Community draft — what to demand. Construction and permanent jobs shall be reported as separate, defined quantities — construction in job-months, permanent in full-time-equivalents at full buildout — with no “supported” or “induced” figures substituted for headcount. A minimum of [Z] permanent FTEs at full buildout, with wage and benefit floors and clawbacks. Construction shall proceed under a project labor agreement with prevailing wage, [%] local-hire targets verified by residency, and registered-apprentice utilization. The Company shall fund a local community-college training pipeline, prioritize hiring from the most-impacted neighborhoods, and report workforce data publicly with audit rights.


Article 8 — Monitoring & Reporting

Industry draft — what they'll offer. The Company will provide periodic updates to the County and will self-report relevant operating metrics on a reasonable basis, subject to its confidentiality interests.

Community draft — what to demand. Compliance with every standard is verified by independent monitors selected by the Coalition and funded by the Company (and not offset against other benefits), reporting continuously and publicly. An anti-retaliation clause protects any resident, worker, or organization that participates in good-faith monitoring. Company self-reporting does not satisfy any monitoring obligation.


Article 9 — Remedies & Enforcement

Industry draft — what they'll offer. In the event of a disagreement, the parties will meet and confer in good faith. The County’s sole and exclusive remedy shall be termination of this Memorandum. The Company shall not be liable for consequential, punitive, or liquidated damages.

Community draft — what to demand. Each obligation carries a graduated remedy ladder: written notice and cure period, then escalating per-violation liquidated damages, then a draw on the financial assurance, then curtailment or suspension of operations, then permit revocation for the gravest or most persistent breaches. Injunctive relief remains available at all times. All enforcement, audit, and arbitration costs are borne by the Company.


Article 10 — Standing & Dispute Resolution

Industry draft — what they'll offer. Only the signatory parties may enforce this Memorandum; residents and other third parties are not intended beneficiaries. Any dispute shall be resolved by confidential binding arbitration, and the parties waive any right to litigate or to seek injunctive relief.

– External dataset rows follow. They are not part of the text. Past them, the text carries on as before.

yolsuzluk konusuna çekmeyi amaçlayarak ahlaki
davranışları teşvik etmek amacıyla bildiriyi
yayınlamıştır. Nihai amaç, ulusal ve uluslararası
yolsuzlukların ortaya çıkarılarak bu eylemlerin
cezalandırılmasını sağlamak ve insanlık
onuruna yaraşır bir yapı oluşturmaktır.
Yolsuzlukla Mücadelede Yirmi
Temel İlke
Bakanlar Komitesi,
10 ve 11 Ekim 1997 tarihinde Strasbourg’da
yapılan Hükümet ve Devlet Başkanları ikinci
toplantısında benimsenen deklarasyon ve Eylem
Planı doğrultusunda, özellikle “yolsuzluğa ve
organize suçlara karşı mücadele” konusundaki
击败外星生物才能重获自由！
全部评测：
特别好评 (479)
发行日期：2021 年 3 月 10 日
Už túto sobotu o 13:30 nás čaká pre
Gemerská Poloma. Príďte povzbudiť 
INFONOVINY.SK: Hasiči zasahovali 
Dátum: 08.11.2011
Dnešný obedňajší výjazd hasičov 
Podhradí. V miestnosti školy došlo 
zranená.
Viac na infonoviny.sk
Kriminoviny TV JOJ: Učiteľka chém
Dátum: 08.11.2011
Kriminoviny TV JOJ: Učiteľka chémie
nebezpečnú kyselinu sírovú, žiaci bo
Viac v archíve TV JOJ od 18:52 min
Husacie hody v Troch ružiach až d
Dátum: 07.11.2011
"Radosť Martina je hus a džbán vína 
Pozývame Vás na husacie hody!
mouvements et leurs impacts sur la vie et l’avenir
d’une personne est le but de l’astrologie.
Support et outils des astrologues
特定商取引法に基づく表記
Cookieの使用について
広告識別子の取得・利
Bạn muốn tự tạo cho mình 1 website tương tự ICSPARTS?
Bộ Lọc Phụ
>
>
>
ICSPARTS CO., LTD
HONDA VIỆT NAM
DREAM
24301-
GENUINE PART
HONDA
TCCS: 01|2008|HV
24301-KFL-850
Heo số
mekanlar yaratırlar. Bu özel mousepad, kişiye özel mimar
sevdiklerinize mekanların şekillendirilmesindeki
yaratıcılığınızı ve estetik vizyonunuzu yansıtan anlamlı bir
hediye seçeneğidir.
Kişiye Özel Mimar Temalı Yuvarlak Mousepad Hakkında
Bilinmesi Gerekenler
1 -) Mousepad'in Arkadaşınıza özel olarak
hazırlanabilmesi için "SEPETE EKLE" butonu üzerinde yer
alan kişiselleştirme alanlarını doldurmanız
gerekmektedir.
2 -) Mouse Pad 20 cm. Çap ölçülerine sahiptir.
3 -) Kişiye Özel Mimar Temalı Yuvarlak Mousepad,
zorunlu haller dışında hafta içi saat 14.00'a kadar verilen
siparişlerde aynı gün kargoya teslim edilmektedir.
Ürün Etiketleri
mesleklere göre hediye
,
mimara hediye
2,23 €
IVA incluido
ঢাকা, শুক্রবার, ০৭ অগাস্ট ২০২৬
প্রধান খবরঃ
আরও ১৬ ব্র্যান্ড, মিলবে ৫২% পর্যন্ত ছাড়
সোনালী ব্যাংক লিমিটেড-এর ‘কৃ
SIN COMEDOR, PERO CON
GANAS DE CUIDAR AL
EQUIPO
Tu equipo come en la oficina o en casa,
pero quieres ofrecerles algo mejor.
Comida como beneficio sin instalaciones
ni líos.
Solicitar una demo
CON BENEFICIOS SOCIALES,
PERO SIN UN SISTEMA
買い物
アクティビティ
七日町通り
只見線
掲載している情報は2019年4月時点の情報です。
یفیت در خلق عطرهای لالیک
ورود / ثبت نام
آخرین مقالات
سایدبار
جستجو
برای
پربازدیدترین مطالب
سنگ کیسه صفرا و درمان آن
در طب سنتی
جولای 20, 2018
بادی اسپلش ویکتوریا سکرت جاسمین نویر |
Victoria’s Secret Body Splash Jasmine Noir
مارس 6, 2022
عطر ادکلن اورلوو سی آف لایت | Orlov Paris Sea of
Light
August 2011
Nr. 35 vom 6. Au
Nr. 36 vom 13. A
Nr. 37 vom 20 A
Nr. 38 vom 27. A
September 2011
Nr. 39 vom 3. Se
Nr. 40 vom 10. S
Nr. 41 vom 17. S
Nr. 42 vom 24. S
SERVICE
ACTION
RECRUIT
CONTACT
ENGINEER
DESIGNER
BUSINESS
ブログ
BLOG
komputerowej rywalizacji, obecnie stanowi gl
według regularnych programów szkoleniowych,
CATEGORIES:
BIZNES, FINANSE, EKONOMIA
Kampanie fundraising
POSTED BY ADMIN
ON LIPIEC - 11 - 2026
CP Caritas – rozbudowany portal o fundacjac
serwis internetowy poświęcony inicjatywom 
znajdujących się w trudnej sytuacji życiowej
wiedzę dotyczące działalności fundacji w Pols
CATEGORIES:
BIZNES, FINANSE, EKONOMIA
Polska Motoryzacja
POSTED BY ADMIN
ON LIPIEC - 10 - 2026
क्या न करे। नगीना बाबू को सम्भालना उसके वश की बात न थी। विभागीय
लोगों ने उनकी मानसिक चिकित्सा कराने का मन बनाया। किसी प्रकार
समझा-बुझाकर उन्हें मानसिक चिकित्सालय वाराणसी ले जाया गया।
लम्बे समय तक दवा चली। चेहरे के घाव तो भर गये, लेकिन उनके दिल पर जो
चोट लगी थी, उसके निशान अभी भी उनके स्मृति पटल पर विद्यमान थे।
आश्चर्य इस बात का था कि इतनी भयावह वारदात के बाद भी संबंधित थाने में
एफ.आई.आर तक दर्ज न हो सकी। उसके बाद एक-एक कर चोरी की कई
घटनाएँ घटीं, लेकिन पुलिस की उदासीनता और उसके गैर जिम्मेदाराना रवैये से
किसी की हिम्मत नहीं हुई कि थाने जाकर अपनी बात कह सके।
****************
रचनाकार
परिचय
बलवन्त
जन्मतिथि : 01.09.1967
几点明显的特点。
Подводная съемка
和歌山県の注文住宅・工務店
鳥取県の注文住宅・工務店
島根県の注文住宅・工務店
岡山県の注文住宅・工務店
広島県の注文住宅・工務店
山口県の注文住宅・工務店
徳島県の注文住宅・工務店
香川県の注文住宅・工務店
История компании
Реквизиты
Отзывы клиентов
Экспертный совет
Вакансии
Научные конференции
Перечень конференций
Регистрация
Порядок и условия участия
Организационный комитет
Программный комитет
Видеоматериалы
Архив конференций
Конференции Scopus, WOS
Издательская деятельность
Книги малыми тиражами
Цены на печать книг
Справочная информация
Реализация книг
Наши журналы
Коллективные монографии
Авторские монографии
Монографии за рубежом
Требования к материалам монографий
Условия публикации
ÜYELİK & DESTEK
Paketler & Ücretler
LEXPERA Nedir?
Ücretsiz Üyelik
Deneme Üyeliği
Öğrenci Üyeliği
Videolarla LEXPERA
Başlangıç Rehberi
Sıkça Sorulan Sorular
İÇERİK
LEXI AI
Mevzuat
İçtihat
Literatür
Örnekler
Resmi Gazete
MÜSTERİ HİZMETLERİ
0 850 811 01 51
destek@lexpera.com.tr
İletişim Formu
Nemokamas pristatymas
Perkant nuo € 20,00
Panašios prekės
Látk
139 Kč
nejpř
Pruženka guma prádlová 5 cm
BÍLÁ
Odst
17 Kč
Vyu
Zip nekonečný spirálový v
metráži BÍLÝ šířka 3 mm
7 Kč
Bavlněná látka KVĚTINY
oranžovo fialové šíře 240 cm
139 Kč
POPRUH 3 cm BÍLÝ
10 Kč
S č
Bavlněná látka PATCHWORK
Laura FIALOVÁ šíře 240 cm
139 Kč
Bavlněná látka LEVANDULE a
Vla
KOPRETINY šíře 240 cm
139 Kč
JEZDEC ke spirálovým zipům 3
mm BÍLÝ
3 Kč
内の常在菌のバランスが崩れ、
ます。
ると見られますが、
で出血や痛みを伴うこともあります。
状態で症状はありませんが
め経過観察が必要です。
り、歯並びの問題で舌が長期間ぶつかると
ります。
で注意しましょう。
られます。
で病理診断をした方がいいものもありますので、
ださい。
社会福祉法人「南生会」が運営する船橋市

Community draft — what to demand. Residents and the Coalition are named third-party beneficiaries with independent standing to enforce this Agreement. No provision waives residents’ rights to pursue nuisance, citizen-suit, or other claims, or to seek injunctive relief. Any arbitration shall not preclude injunctive relief necessary to prevent ongoing or irreparable harm, and proceedings affecting public health or the public fisc shall be public.


Article 11 — Transparency

Industry draft — what they'll offer. The parties acknowledge that project information is commercially sensitive. The County shall keep confidential all information the Company designates as such, and County officials shall execute a non-disclosure agreement as a condition of negotiation.

Community draft — what to demand. No public official shall be bound by any non-disclosure agreement surviving the application filing. All project terms, incentive values, and this Agreement shall be posted publicly before any vote. The Company waives any trade-secret claim over water and energy quantities, emissions data, and subsidy values.


Article 12 — Guaranty, Successors & Oversight

Industry draft — what they'll offer. This Memorandum is personal to the Company and shall not bind its successors or assigns. The Company may assign its interests or terminate this Memorandum upon notice to the County.

Community draft — what to demand. The Guarantor’s guaranty is unconditional and continuing. This Agreement binds all successors and assigns; the bonds, standing, and remedies follow the asset through any sale, refinancing, or change of operator. A standing Community Advisory Board — representative of affected residents, labor, public-health, and the most-impacted neighborhoods, and funded for independent legal and technical capacity — meets at least quarterly to monitor and enforce for the life of the Facility.